Growth Mechanism During Firing Process of Single-Coated Thick YBCO Films by TFA-MOD

Single-coating technology for metal organic deposition using trifluoroacetate has various advantages: no inhomogeneous interface in the case of multilayers, no random orientation from the interface, and no deterioration of material through two or more heat treatments. However, single-coated thick film inevitably has many voids. In order to minimize voids, both a calcining process and a firing process are required. This paper focuses on the firing process. During the firing process, balance of V_d and V_g is important.

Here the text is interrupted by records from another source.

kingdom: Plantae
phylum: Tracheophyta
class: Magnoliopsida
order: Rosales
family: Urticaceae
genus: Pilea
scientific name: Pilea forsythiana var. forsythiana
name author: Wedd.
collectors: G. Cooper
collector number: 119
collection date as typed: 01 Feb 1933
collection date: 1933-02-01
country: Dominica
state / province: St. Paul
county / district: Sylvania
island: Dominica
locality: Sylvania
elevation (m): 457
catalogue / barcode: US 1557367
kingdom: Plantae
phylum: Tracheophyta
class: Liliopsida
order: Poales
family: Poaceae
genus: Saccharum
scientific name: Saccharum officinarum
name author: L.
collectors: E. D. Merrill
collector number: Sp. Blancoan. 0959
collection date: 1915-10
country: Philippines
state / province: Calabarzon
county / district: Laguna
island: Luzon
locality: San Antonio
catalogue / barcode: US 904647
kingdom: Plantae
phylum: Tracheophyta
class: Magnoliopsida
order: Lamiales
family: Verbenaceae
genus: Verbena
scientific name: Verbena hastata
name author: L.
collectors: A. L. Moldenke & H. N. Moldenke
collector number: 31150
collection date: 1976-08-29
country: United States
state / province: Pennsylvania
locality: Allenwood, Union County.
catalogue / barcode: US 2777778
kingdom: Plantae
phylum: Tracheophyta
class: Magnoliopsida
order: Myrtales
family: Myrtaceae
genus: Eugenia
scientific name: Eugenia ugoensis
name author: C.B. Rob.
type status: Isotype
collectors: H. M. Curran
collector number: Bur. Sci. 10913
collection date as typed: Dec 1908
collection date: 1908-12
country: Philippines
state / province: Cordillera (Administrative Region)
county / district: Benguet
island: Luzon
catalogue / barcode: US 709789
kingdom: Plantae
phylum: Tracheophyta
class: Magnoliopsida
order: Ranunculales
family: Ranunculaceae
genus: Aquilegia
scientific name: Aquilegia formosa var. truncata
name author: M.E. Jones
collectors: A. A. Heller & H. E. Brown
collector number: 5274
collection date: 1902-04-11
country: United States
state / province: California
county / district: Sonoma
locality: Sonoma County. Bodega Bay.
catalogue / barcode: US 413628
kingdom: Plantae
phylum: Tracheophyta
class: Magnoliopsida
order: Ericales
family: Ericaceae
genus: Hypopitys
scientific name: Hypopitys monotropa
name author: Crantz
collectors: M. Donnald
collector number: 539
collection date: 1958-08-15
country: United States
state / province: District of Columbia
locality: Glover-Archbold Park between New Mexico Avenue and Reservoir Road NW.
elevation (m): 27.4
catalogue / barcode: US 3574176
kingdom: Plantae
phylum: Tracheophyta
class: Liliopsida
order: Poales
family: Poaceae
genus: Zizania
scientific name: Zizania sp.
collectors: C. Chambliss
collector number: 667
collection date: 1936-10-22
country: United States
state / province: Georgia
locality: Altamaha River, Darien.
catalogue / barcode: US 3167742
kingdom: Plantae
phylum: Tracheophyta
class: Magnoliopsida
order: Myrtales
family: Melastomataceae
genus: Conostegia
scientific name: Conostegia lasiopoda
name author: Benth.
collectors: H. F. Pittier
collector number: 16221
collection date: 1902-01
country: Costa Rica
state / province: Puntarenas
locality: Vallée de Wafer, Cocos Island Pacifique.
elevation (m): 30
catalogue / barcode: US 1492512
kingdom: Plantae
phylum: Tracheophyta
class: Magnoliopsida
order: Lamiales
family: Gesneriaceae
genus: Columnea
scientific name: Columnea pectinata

V_d and V_g are the drop rate of quasi-liquid and the growth rate of YBa₂Cu₃O_{7 -}x, respectively. We found that the volume of voids can be reduced in the condition of V_d > V_g, where gas flow is low, temperature high, and humidity low. We prepared gel films whose thickness was about 50 μm and calcined them to realize thick calcined films. The films are fired to realize 5.2-μm-thick superconductor on LaAlO₃ single crystal. Transmission electron microscopy observation revealed oriented layers. The film is still 20% void by volume. However, the film must be 40% void by volume without optimal firing process based on a quasi-liquid network model. The quasi-liquid network model is effective for reducing voids. Optimization of the calcining process will spur further development.